Is there a simple way to prove Bertrand's postulate from the prime number theorem?
Solution 1:
I'm not sure if it's what you're looking for, but the proof of Bertrand's postulate is somewhat related to the proof of Chebyshev's theorem, which says that $\pi(x) = \Theta(x/\log x)$; both proofs rely on careful estimation of the central binomial coefficients $\binom{2n}{n}$.
To prove Chebyshev's theorem, one can start by finding the estimate
$$ \frac{2^{2n}}{2n+1} < \binom{2n}{n} < 2^{2n}, \tag{1} $$
then using it to conclude that $\vartheta(x)/x < 4\log 2$ and hence
$$ \limsup_{x \to \infty} \frac{\pi(x)}{x/\log x} = \limsup_{x \to \infty} \frac{\vartheta(x)}{x} \leq 4 \log 2, $$
and $\psi(x)/x > (x-2)\log 2/x - \log(x+1)/x$ and hence
$$ \liminf_{x \to \infty} \frac{\pi(x)}{x/\log x} = \liminf_{x \to \infty} \frac{\psi(x)}{x} \geq \log 2, $$
where $\vartheta$ and $\psi$ are Chebyshev's functions.

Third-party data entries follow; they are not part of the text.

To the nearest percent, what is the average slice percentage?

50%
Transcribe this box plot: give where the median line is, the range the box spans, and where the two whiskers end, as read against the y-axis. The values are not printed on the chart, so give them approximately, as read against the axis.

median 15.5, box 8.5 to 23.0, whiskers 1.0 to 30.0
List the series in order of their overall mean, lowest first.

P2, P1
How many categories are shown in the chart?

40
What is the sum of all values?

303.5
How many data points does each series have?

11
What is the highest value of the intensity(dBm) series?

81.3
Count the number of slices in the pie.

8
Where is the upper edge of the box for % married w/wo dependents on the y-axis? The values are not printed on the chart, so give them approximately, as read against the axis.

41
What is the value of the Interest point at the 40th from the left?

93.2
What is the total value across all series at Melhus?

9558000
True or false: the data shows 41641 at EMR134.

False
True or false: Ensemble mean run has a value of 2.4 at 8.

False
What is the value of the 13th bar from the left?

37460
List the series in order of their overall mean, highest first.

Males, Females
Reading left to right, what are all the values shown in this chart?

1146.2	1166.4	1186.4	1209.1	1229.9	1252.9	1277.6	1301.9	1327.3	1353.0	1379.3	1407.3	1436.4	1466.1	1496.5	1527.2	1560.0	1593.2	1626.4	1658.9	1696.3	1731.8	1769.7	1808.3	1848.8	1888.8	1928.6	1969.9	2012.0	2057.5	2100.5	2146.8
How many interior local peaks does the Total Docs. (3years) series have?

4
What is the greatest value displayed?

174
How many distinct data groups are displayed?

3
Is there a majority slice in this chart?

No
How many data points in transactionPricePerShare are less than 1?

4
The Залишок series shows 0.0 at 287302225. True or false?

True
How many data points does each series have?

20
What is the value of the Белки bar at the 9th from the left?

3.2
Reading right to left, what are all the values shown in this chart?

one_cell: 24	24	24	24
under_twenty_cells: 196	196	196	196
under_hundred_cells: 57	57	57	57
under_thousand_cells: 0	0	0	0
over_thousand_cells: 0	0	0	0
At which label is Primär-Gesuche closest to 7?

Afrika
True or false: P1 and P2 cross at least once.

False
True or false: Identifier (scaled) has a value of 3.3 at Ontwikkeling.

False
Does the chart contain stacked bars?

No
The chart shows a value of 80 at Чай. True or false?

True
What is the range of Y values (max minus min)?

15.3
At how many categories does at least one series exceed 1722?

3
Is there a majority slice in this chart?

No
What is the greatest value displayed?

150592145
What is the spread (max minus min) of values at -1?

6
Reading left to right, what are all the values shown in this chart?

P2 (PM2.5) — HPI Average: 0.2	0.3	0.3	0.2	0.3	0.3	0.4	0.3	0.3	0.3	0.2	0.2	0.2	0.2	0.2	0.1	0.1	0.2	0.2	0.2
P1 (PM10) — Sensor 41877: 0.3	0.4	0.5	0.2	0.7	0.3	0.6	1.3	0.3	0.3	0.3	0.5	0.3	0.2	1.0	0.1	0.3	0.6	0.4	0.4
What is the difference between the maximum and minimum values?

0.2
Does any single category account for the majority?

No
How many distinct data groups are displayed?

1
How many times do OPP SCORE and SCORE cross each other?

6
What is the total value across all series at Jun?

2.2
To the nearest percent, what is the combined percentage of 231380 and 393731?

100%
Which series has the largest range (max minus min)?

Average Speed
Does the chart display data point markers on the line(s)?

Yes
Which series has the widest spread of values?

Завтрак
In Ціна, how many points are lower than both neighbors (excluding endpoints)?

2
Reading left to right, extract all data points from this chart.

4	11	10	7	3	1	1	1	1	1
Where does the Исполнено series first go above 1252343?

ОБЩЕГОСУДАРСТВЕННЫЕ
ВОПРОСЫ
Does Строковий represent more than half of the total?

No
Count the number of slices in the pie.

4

To prove Bertrand's postulate, one can improve the estimate in $(1)$ to
$$ \frac{2^{2n}}{2\sqrt{n}} < \binom{2n}{n} < \frac{2^{2n}}{\sqrt{2 n}}, \tag{2} $$
which can be used to show that
$$ \vartheta(2n) - \vartheta(n) > \left(\frac{2n}{3}-1\right)\log 2-\left(\frac{\sqrt{2n}+1}{2}\right)\log 2 > 0$$
for $n \geq 2^6$. This is exactly Bertrand's postulate for $n \geq 2^6$. The remaining cases are checked by hand.
My reference for these proofs is Chandrasekharan's Introduction to Analytic Number Theory.